Document extract:

• • •

You are viewing a plain text version of this content. The canonical link for it is here.

Posted to user@spark.apache.org by Felix Garcia Borrego <fb...@gilt.com> on 2014/09/05 12:37:59 UTC

New sbt plugin to deploy jobs to EC2

As far as I know in other to deploy and execute jobs in EC2 you need to
assembly you project, copy your jar into the cluster, log into using ssh
and submit the job.

To avoid having to do this I've been prototyping an sbt plugin(1) that
allows to create and send Spark jobs to an Amazon EC2 cluster directly from
your local machine using sbt.

It's a simple plugin that actually rely on spark-ec2 and spark-submit, but
 I'd like to have feedback and see if this plugin makes any sense before
going ahead with the final impl or if there is any other easy way to do so.

(1) https://github.com/felixgborrego/sbt-spark-ec2-plugin

Thanks,

Re: New sbt plugin to deploy jobs to EC2

Posted by Felix Garcia Borrego <fb...@gilt.com>.

Hi Shafaq,

Sorry for the delay, I've created an example project to show how to declare
the dependencies to the plugin.
https://github.com/felixgborrego/sbt-spark-ec2-plugin/tree/master/example-spark-ec2.
You are right there was an issue with the resolver for the ssh lib. I've
also updated the plugin to work with Spark 1.1.0.

Thanks,



On Wed, Sep 24, 2014 at 8:35 PM, Shafaq <s....@gmail.com> wrote:

> Hi,
>
>   testing out the Spark Ec2 deployment plugin:
>
> I try to compile using
>
>  $sbt sparkLaunchCluster
>
>
> -----------------------------------------------------------------------------------------------
> [info] Resolving org.fusesource.jansi#jansi;1.4 ...

• • •

Data section:
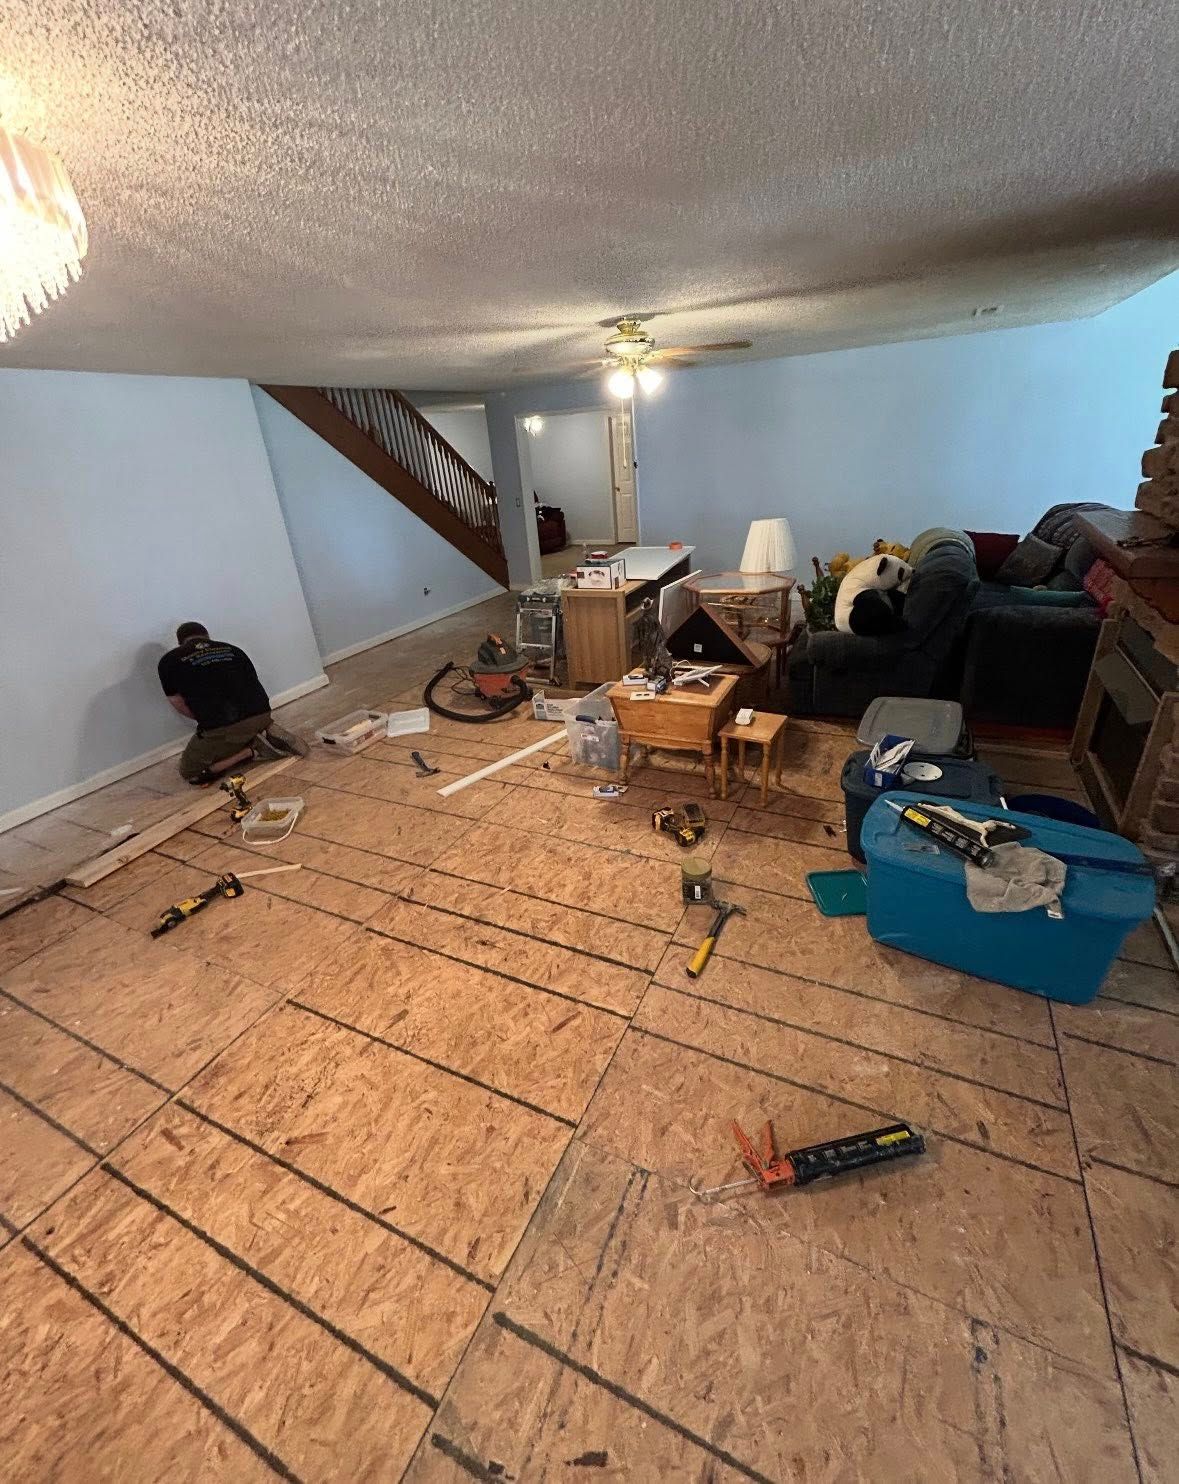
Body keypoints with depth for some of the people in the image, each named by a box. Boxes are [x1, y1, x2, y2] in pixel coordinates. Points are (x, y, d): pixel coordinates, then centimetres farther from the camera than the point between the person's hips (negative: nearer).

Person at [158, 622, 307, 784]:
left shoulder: (169, 661, 10)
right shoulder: (232, 649, 19)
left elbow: (178, 703, 12)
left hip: (221, 729, -5)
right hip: (262, 715, 5)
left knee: (189, 772, 17)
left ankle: (251, 750, -3)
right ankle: (265, 735, 4)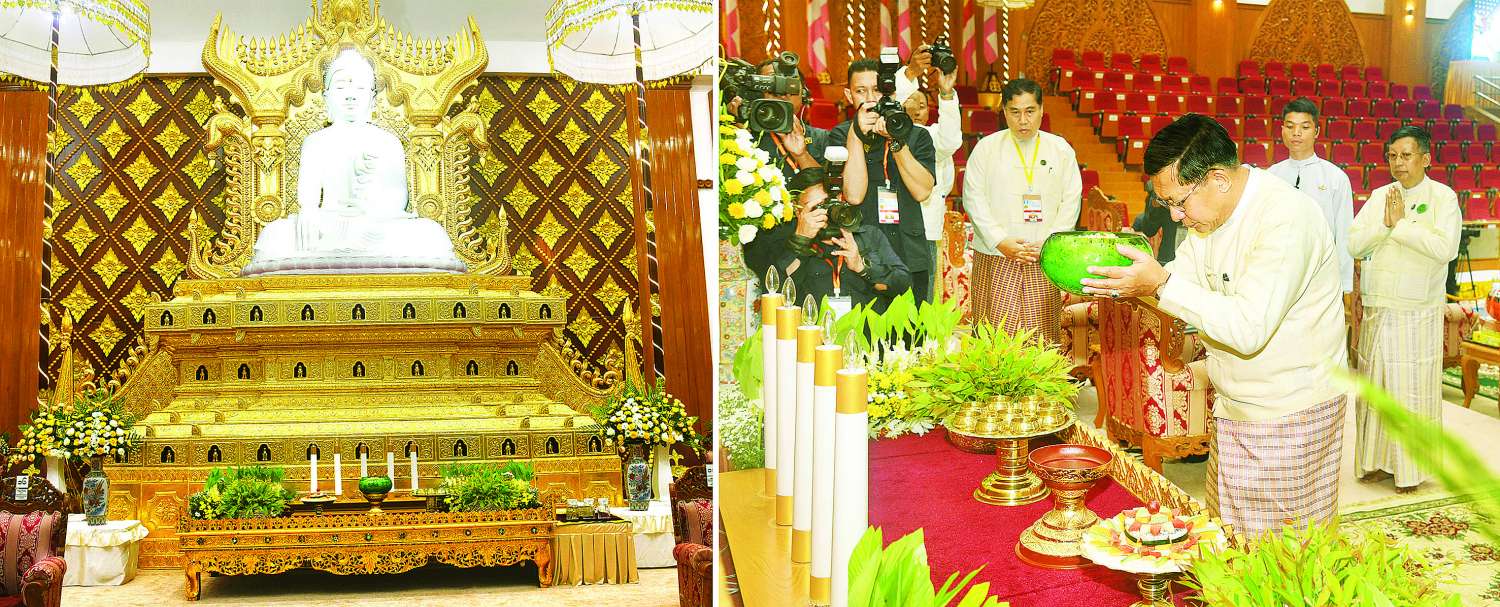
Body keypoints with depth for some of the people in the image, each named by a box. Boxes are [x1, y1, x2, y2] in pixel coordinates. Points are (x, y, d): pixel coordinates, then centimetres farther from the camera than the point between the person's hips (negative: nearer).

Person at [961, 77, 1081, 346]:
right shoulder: (987, 148, 6)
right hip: (996, 258, -1)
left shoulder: (1061, 149, 10)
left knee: (1043, 334, -1)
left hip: (1044, 260, 1)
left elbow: (1071, 202, 7)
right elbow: (973, 198, 0)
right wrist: (1001, 242, -9)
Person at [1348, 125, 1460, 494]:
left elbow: (1446, 248, -20)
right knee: (1376, 386, 9)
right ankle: (1379, 460, 20)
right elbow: (1352, 244, 0)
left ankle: (1413, 467, 12)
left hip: (1417, 314, -4)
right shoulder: (1379, 196, 8)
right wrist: (1384, 224, -14)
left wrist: (1401, 224, -15)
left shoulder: (1442, 197, -5)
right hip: (1376, 311, 4)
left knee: (1413, 389, 1)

• • •

Assignment: Please reproduce the sbt plugin thread between "Posted by Felix" and "with Spark 1.1.0.", inclusive, replacing "example project" with "sample project".

Task result:
Posted by Felix Garcia Borrego <fb...@gilt.com>.

Hi Shafaq,

Sorry for the delay, I've created an sample project to show how to declare
the dependencies to the plugin.
https://github.com/felixgborrego/sbt-spark-ec2-plugin/tree/master/example-spark-ec2.
You are right there was an issue with the resolver for the ssh lib. I've
also updated the plugin to work with Spark 1.1.0.